(Pictures paired with source code)
• • • • • • •

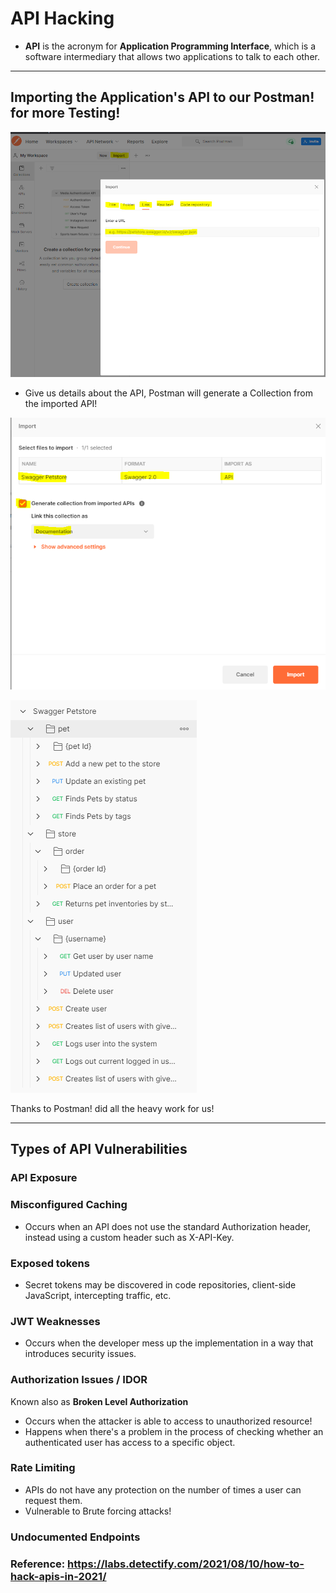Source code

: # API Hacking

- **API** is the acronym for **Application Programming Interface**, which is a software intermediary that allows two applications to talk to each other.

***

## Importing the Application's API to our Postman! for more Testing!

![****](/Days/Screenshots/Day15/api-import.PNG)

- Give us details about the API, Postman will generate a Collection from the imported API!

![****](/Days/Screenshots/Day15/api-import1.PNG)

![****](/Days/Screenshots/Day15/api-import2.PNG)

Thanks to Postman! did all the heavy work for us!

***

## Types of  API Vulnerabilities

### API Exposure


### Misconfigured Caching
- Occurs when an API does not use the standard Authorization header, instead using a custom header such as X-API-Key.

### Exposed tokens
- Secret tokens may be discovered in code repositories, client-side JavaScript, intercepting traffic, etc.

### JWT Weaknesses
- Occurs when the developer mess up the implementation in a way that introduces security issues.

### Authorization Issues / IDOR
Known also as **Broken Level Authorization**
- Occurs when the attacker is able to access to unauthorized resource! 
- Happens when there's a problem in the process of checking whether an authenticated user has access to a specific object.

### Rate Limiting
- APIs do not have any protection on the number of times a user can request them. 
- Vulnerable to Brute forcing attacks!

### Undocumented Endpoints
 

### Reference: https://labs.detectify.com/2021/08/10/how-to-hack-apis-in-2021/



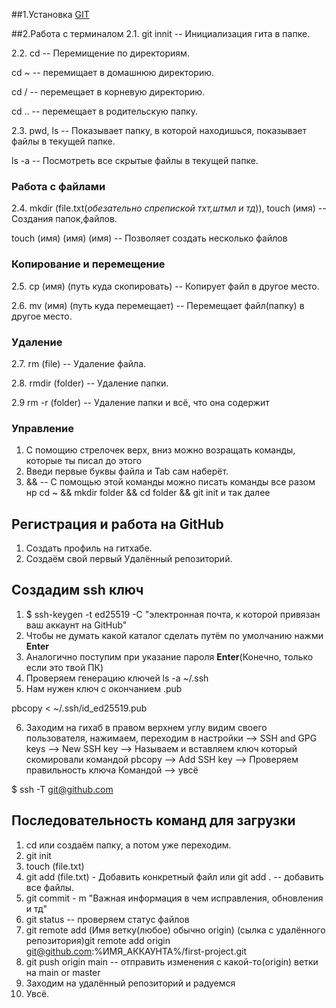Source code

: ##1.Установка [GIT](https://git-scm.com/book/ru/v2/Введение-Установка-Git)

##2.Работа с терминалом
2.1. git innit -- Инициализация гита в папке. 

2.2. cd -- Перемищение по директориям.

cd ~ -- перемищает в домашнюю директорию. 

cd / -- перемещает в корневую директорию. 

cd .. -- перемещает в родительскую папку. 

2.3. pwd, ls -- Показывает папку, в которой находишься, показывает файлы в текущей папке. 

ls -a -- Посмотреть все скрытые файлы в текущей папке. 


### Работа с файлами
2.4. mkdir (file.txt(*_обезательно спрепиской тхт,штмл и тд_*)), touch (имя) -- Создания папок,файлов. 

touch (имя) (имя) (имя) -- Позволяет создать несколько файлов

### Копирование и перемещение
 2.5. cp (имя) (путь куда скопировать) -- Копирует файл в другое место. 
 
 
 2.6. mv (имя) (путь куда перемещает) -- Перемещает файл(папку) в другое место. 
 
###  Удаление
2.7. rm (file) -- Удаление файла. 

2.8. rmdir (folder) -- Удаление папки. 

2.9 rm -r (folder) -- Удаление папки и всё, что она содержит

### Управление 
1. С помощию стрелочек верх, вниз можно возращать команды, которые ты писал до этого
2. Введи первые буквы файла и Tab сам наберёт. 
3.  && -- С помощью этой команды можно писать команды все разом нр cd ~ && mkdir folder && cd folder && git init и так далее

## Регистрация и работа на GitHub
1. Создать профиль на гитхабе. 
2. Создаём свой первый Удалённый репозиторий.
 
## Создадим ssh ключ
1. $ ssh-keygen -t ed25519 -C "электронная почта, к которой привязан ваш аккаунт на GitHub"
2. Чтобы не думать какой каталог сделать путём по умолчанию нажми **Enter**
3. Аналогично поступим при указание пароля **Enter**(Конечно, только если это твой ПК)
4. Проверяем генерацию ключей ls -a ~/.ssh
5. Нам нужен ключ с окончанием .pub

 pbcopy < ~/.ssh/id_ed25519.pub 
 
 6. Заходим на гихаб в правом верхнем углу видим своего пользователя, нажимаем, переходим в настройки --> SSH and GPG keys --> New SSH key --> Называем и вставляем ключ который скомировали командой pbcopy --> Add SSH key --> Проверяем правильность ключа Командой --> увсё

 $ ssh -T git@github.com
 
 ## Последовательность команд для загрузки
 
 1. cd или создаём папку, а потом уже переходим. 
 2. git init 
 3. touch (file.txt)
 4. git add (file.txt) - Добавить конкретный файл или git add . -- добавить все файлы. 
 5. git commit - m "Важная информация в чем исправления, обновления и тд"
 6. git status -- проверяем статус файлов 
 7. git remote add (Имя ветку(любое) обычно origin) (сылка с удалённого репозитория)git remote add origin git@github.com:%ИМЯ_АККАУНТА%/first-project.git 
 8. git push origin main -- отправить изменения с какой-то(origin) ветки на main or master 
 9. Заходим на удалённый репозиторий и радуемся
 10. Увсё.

• • • • • • •

What you will do: Which lines run from the one holding "### Копирование и перемещение" through the one holding "2.7. rm (file) -- Удаление файла." in the records above? Repeat them exactly, both included, and nothing more.

Result for this exercise:
### Копирование и перемещение
 2.5. cp (имя) (путь куда скопировать) -- Копирует файл в другое место. 
 
 
 2.6. mv (имя) (путь куда перемещает) -- Перемещает файл(папку) в другое место. 
 
###  Удаление
2.7. rm (file) -- Удаление файла. 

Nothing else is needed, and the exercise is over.